Un Belge sera d’abord Anderlechtois, puis Bruxellois, puis Francophone puis Belge

Envahis et occupés plus souvent qu’à leur tour, les Belges ont trouvé leur riposte en défendant bec et ongles une liberté communale rarement vue ailleurs. Ici, on est d’abord de sa commune! En forçant le trait, on pourrait ainsi comparer le Français et le Belge par une conception en sens inverse de leur appartenance. Un Français est d’abord Français, puis Dauphinois, puis Grenoblois. Un Belge sera d’abord Anderlechtois, puis Bruxellois, puis Francophone puis Belge. Cette Belgique en patchwork a eu une vraie histoire avec, comme les autres pays, des périodes glorieuses et d’autres qui le furent moins. Ne fut-elle pas considérée comme une des premières puissances économiques du monde? L’art de vivre «à la belge», ce mélange d’humour et de convivialité, n’est-il pas encore célébré? 
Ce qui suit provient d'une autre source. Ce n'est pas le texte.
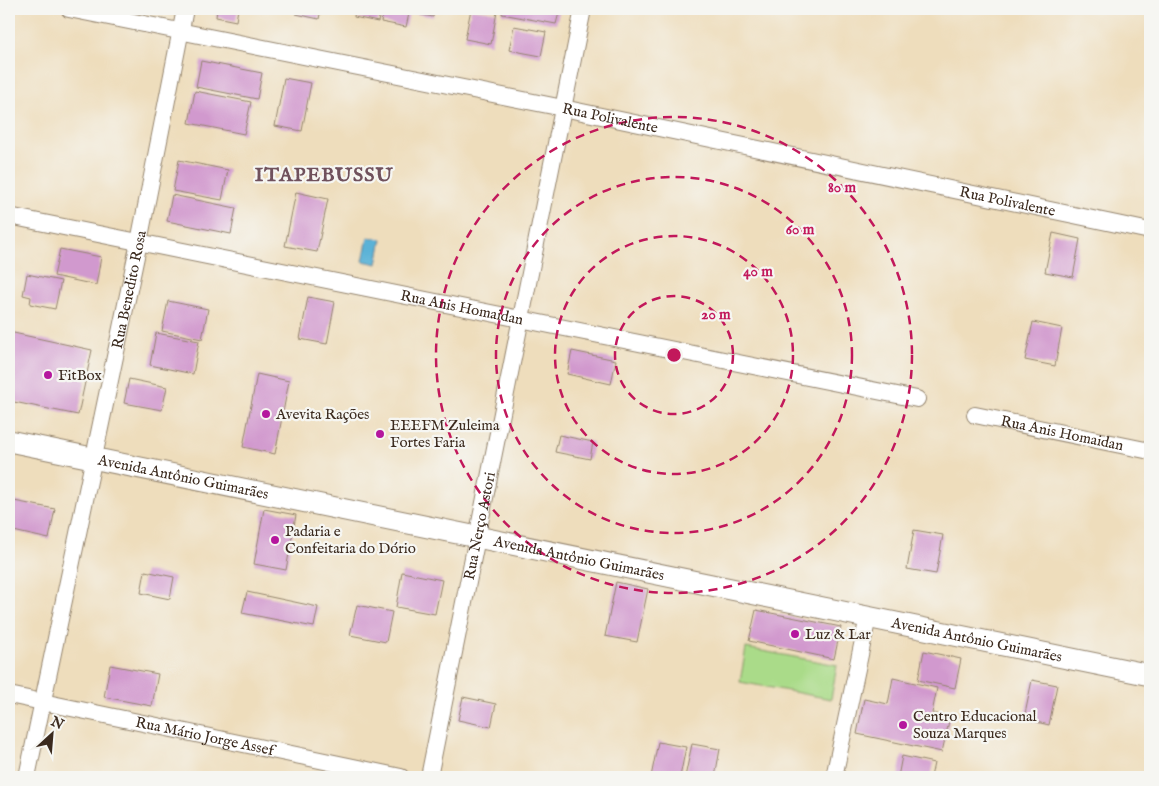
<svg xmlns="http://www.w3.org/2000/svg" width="1159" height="786" font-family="'IM FELL English',serif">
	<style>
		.green { fill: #aadb89; stroke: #728254 }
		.water { fill: #5ab2d7; stroke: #4a6e7a }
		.building { fill: #d199ce }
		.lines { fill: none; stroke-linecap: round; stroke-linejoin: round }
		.minor-casing { stroke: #94846d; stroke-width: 18 }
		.tertiary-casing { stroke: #94846d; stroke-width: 23 }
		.minor { stroke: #fff; stroke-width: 16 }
		.tertiary { stroke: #fff; stroke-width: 21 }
		.ring { fill: none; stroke: #c2185b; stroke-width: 2.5; stroke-dasharray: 9 6 }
		.poi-dot { fill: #b5179e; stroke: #f6f6f2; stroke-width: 2 }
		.labels { text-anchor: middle; stroke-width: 4.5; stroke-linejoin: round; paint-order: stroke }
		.street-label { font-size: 15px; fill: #3b2a1e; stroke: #f6f6f2 }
		.poi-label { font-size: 15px; fill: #3b2a1e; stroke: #f6f6f2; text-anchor: start }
		.district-label { font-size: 20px; font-weight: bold; letter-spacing: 1px; fill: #70515c; stroke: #f6f6f2 }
		.centre { fill: #c2185b; stroke: #f6f6f2; stroke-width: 2.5 }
		.ring-label { font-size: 15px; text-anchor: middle; font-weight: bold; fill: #c2185b; stroke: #f6f6f2; stroke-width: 4.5; stroke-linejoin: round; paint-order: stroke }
	</style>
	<rect width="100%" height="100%" fill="#f6f6f2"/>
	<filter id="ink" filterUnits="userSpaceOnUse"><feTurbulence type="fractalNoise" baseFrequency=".02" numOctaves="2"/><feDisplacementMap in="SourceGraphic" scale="10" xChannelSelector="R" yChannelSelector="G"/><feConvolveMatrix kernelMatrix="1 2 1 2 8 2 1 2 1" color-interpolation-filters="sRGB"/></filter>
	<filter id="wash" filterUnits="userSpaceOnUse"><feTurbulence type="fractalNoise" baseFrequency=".0096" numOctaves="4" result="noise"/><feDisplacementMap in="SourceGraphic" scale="20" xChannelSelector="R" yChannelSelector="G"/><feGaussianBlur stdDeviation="1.12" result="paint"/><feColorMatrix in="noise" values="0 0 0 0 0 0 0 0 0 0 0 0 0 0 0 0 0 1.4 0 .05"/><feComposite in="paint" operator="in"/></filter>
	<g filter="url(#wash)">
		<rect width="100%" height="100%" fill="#eeddbc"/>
		<path class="green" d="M746,648L837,665L831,699L740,682Z"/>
		<path class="water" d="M368,237L382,239L377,264L363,261Z"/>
		<g id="blocks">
			<path class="building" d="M217,9H238L236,21L216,17Z
				M297,9H321L319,19L296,14Z
				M355,9H381L378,22L354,17Z
				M384,9H410L406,27L381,22Z
				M413,9H435L433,17L412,13Z
				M471,9L497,12L491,44L465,39Z
				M503,9H560L556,24L502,14Z
				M514,26L546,32L541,56L509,50Z
				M201,61L262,73L257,99L196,87Z
				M284,78L311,83L302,131L275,126Z
				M195,91L251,102L244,134L189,123Z
				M179,160L228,170L222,200L173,191Z
				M296,192L328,199L317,252L285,246Z
				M172,195L236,208L231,234L167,221Z
				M1053,233L1080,239L1073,277L1045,272Z
				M60,249L101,257L96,285L54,276Z
				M27,274L61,281L55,309L30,304L31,297L23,295Z
				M308,297L335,302L327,344L300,339Z
				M168,301L208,309L202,339L162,331Z
				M1033,322L1062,328L1055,366L1025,360Z
				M9,332L92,350L78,415L9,401Z
				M156,333L199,341L193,374L150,365Z
				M572,351L616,360L611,384L567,374Z
				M257,374L289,381L275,454L243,447Z
				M129,379L167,387L162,410L124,403Z
				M559,435L593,442L590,459L555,452Z
				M9,500L55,509L49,539L9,530Z
				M264,509L296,515L286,570L254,564Z
				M914,530L943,535L936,574L907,569Z
				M145,571L174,577L170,599L141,593Z
				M402,572L442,580L435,614L396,607Z
				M616,582L648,589L637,642L605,636Z
				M247,592L318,607L314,627L242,613Z
				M357,605L392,612L386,642L350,635Z
				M756,610L841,627L834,659L749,641Z
				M924,651L961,659L955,688L918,680Z
				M110,665L158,674L152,706L104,697Z
				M893,678L937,688L932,713L950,717L942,752L857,734L864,699L888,704Z
				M1032,680L1057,685L1049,725L1024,719Z
				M463,697L496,704L491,727L458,720Z
				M658,742L686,747L680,777H651Z
				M692,744L720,749L715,777H685Z
				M902,756L934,763L931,777H898Z"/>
		</g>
	</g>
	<g filter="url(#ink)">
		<use href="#blocks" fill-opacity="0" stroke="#94846d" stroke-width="1"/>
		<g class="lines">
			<defs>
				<g id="minor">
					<path id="s1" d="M69,9L563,108L1150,231"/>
					<path id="s2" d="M9,216L917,399"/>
					<path id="s3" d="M975,415L1150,451"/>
					<path id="s4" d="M9,695L401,777"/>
					<path id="s5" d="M27,777L139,242L185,9"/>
					<path id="s6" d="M429,777L583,9"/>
					<path d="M834,777L868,617"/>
				</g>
				<g id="tertiary">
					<path id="s7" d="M9,441L1150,675"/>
				</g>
			</defs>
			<use href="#minor" class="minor-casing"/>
			<use href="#tertiary" class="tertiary-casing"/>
			<use href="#minor" class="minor"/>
			<use href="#tertiary" class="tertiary"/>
		</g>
	</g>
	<g class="ring">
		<circle cx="674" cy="355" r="59"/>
		<circle cx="674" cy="355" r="119"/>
		<circle cx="674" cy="355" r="178"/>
		<circle cx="674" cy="355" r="238"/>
	</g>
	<g class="poi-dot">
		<circle cx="48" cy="375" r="5"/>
		<circle cx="266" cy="414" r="5"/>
		<circle cx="380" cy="434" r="5"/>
		<circle cx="275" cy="540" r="5"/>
		<circle cx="795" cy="634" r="5"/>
		<circle cx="903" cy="725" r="5"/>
	</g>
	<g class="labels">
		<g class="street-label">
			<text dy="5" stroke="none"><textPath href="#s1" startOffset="552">Rua Polivalente</textPath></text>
			<text dy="5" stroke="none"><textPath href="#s1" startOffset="958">Rua Polivalente</textPath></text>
			<text dy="5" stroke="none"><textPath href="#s5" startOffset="498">Rua Benedito Rosa</textPath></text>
			<text dy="5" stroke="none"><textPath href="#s2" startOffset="462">Rua Anis Homaidan</textPath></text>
			<text dy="5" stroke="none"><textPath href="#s3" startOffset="89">Rua Anis Homaidan</textPath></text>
			<text dy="5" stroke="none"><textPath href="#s7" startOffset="178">Avenida Antônio Guimarães</textPath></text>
			<text dy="5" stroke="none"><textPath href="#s6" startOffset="256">Rua Nerço Astori</textPath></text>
			<text dy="5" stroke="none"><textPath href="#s7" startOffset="582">Avenida Antônio Guimarães</textPath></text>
			<text dy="5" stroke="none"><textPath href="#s7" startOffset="988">Avenida Antônio Guimarães</textPath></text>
			<text dy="5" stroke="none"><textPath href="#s4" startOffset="200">Rua Mário Jorge Assef</textPath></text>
		</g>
		<g class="poi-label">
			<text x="58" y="380">FitBox</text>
			<text x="276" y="419">Avevita Rações</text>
			<text x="390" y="430">EEEFM Zuleima<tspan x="390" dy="17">Fortes Faria</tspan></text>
			<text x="285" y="536">Padaria e<tspan x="285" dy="17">Confeitaria do Dório</tspan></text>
			<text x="805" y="639">Luz &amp; Lar</text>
			<text x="913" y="721">Centro Educacional<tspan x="913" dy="17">Souza Marques</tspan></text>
		</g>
		<g class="district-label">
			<text x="324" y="181">ITAPEBUSSU</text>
		</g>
	</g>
	<circle cx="674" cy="355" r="8" class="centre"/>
	<g class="ring-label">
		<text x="842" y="192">80 m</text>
		<text x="800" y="234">60 m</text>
		<text x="758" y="276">40 m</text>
		<text x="716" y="319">20 m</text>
	</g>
	<rect width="1159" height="786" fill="none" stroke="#f6f6f2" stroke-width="30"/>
	<g transform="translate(52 734) rotate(26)" stroke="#f6f6f2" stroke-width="4" paint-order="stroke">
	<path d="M0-4L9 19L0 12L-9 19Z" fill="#3b2a1e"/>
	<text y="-8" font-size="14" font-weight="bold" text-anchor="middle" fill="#3b2a1e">N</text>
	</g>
</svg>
Depuis une dizaine d’années, l’agressivité de plus en plus prononcée du nationalisme flamand et les divergences de plus en plus fortes entre les deux principales communautés du pays remettent en cause l’existence même de celui-ci. Un seul exemple: si l’extrême droite, représentée notamment par la NVA de Bart de Wever, est la première formation politique en Flandres, elle est totalement absente de l’échiquier politique en Wallonie et à Bruxelles!

Comprendre les failles

À la décharge de tous ceux qui se trompent sur ce pays, il faut dire que les Belges ne leur ont pas facilité la tâche en mettant au point une usine à gaz institutionnelle d’une complexité démesurée. Celle-ci se retrouve naturellement dans l’organisation des services de police et de sécurité. Certes, aux lendemains de l’affaire Dutroux, qui avait mis en exergue d'importantes failles, un effort avait été accompli pour les rendre plus efficaces et moins éparpillés. Beaucoup de chemin reste néanmoins à accomplir pour transformer l’essai. Pas facile au moment où les tendances séparatistes flamandes s’accentuent.

Ainsi, le lendemain des attentats, les écoles francophones de Bruxelles sont restées ouvertes alors que les établissements flamands ont été fermés. Ces failles, beaucoup de responsables belges sont les premiers à les dénoncer. Ce qu’ils reprochent aux Français, c’est de ne pas chercher à comprendre le pourquoi de ces dysfonctionnements.

Bref, les fous de Dieu ont fait comprendre aux Belges et aux Français qu’ils étaient condamnés à travailler ensemble. Et même s’il est difficile de terminer sur une note d’humour, rappelons cette sentence d’Arno: «La Belgique n’existe pas, je le sais: j’y habite!»